What about god? They god hypothesis only gets away from this kind of analysis by special pleading. Somehow it's perfectly reasonable to dismiss all other supernatural phenomena because absence of evidence actually is evidence of absence when you would expect evidence, but not the god phenomenon, no sir. That gets my dander up because the only kind of god you could make that claim for would be the deist god and, really, what's the difference between a god that doesn't exist and a god that has all the characteristics of non-existence except the final one1? All other deities I've heard posited are active and interventionist, and the believers all claim to have evidence. Why, once their evidence is proven spurious, would we suddenly accept their claim that their god is beyond evidence? I don't see a need to bend over backwards for them in that way.

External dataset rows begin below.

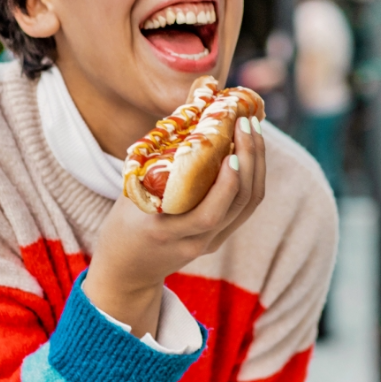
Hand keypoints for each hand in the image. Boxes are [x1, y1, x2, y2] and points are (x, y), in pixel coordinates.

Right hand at [83, 116, 266, 337]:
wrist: (127, 270)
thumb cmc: (124, 222)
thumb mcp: (131, 193)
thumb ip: (155, 160)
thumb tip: (183, 111)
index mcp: (166, 231)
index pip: (208, 213)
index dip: (226, 184)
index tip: (229, 148)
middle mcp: (195, 242)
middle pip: (237, 205)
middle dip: (248, 161)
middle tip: (246, 123)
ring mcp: (210, 243)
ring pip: (247, 206)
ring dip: (256, 165)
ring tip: (252, 129)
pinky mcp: (218, 240)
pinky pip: (243, 208)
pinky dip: (250, 177)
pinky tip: (249, 150)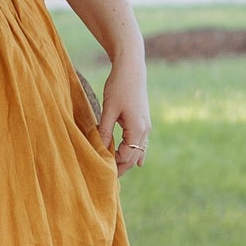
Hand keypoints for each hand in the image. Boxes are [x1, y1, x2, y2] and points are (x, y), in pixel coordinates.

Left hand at [98, 56, 149, 175]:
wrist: (132, 67)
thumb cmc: (119, 86)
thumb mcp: (109, 109)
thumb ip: (105, 130)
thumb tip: (100, 149)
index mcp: (137, 129)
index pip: (126, 157)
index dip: (113, 165)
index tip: (100, 170)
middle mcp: (145, 130)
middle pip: (133, 157)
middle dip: (120, 167)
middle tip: (106, 178)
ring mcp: (146, 125)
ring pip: (137, 151)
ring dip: (126, 160)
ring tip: (115, 172)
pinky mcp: (143, 120)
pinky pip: (141, 143)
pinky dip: (136, 153)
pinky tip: (137, 162)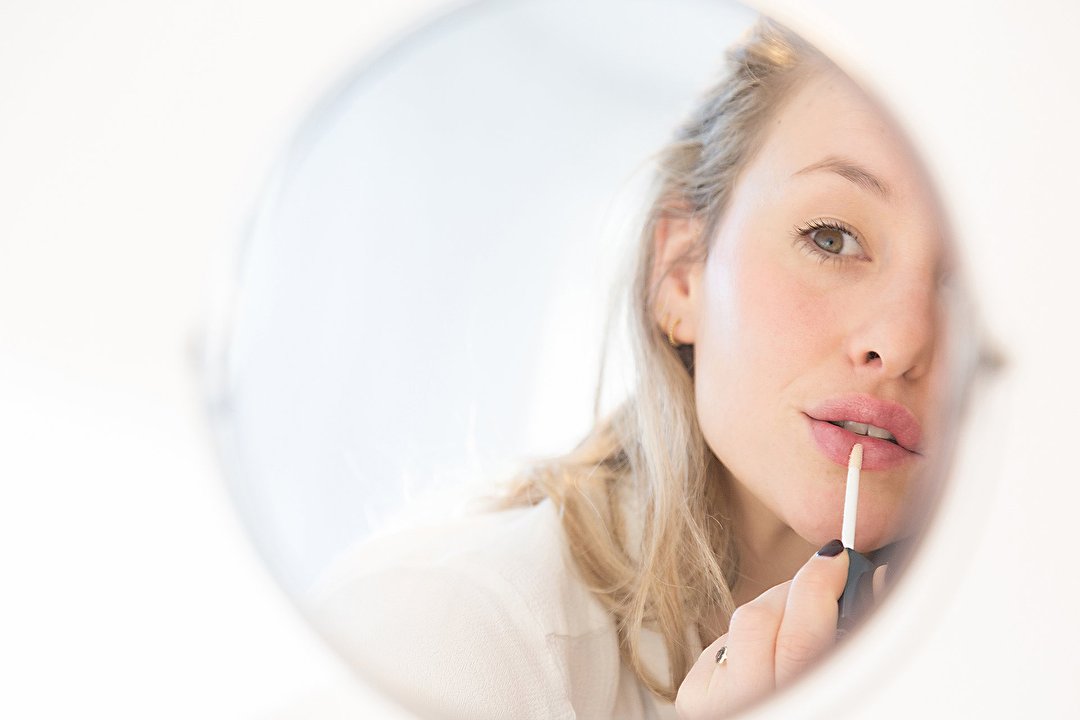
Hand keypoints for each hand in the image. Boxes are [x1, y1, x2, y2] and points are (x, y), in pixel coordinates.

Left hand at [676, 539, 859, 718]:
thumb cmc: (817, 701)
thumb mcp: (836, 679)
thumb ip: (845, 637)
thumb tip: (867, 579)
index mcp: (799, 708)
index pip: (797, 639)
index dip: (818, 589)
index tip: (838, 559)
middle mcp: (748, 707)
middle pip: (761, 617)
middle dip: (799, 588)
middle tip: (827, 575)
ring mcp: (712, 703)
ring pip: (743, 620)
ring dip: (777, 608)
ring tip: (801, 618)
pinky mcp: (692, 696)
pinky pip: (726, 638)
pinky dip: (753, 636)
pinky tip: (768, 650)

The three hypotheses under consideration are T) There is a god and we have evidence, D) There is a god, we just haven't seen him, and A) There is no god. Obviously all atheists have considered and rejected T, because the purported evidence really isn't. Miracles, scriptures, revelations, they all fail as evidence because there are other hypotheses for each of them that better explain the evidence. Also, eve when you consider them all together, they don't count as evidence because each class of purported evidence as a whole has better explanations.

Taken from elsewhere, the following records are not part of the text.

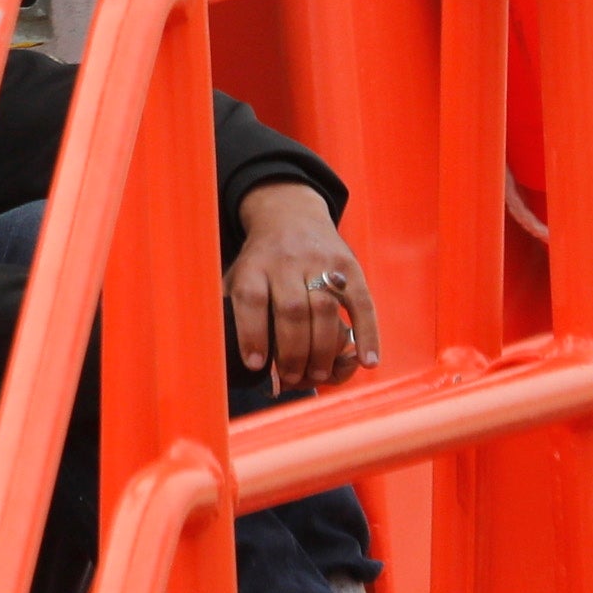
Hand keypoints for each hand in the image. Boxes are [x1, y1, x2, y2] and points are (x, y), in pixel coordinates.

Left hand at [225, 181, 379, 391]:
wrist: (291, 213)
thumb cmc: (259, 261)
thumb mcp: (236, 274)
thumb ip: (231, 310)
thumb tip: (226, 359)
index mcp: (254, 265)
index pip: (252, 299)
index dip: (252, 334)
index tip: (255, 365)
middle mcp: (286, 261)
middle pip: (292, 309)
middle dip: (293, 351)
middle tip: (292, 379)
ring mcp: (320, 262)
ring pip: (325, 309)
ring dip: (323, 349)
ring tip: (318, 376)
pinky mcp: (349, 266)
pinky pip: (362, 303)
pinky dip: (367, 334)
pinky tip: (367, 362)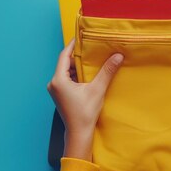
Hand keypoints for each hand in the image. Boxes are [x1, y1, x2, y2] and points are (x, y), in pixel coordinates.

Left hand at [47, 39, 123, 160]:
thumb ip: (107, 72)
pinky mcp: (60, 95)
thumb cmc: (85, 113)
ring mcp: (55, 90)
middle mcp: (53, 83)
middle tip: (92, 49)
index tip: (82, 37)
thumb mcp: (97, 90)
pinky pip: (67, 79)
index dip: (73, 45)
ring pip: (67, 71)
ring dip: (78, 67)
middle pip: (65, 63)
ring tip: (92, 61)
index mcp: (58, 80)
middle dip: (79, 57)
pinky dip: (76, 75)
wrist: (78, 134)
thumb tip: (117, 56)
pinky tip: (88, 75)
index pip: (64, 55)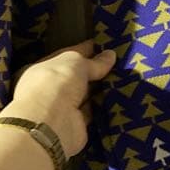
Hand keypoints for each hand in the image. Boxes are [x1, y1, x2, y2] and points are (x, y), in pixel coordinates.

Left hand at [3, 40, 116, 159]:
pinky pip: (94, 111)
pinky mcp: (78, 123)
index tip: (106, 46)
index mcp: (43, 68)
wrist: (51, 123)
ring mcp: (64, 107)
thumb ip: (93, 61)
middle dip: (97, 70)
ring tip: (126, 77)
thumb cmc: (56, 84)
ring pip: (87, 94)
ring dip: (103, 88)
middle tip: (121, 62)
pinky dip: (105, 106)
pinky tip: (121, 96)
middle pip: (78, 76)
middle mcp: (51, 88)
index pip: (68, 56)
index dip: (87, 50)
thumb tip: (110, 55)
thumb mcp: (76, 62)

Thus the argument comes down to whether we live in a time where we simply haven't explored enough of the world to know whether our unicorn exists, or if that unicorn doesn't exist.

SETI is a good analogy here. There may be intelligent life elsewhere in the universe that, despite our ongoing exploration, we haven't yet found evidence for. Does that count as evidence against the proposition? Yes, actually. However, the amount of the galaxy we've examined is so small compared to the amount we haven't gotten to yet that agnosticism is still the default position. For the three hypotheses of SETI, we've got nothing going for "other life exists", a very tiny amount for "we're alone" and a whole heaping massive galaxy in the corner of "we haven't explored here yet". The longer we explore, the longer we continue to fail to find evidence, the more we scrape away from the agnostic position and add to the negative position. Of course, all it will take is one piece of evidence to add to the "yep" pile to render the other two moot.

The difference between SETI and the god search is that absolutely no one claims that god is far away. The god hypothesis always, always posits that we don't need to cross the unfathomable depths of space to find their god. It's supposed to be right here. All of a sudden the "we haven't explored here" option loses all its weight, because we have explored there. The whole of human existence has been the exploration of that position, and the signal has always come back null. We're constantly told that we should expect evidence, and we have absolutely none in favor of the position. Therefore, the only conclusion is not merely to reject the position as unproven, but to affirm its opposite: the position is wrong.



1 - Hint: There's no difference. The deist position should be treated as identical to the atheist position. So, I think, should the Spinoza position.

2 comments:

Unknown said...

Whilst the Bayesian approach is compelling in some respects, no matter what evidence - or lack of it - is introduced, the result never equals zero, thus it can never serve as evidence for the non-existence of (shall we say) the Christian God.

The positive atheist still has a burden of proof that is as nebulous as the theist's.

It's a kind of no-God of the gaps argument.

Surgoshan said...

It may not approach the absolute mathematical certainty that some theists demand, but I think at some point you can say, "The preponderance of the evidence leads me to the reasonable conclusion that there is no god."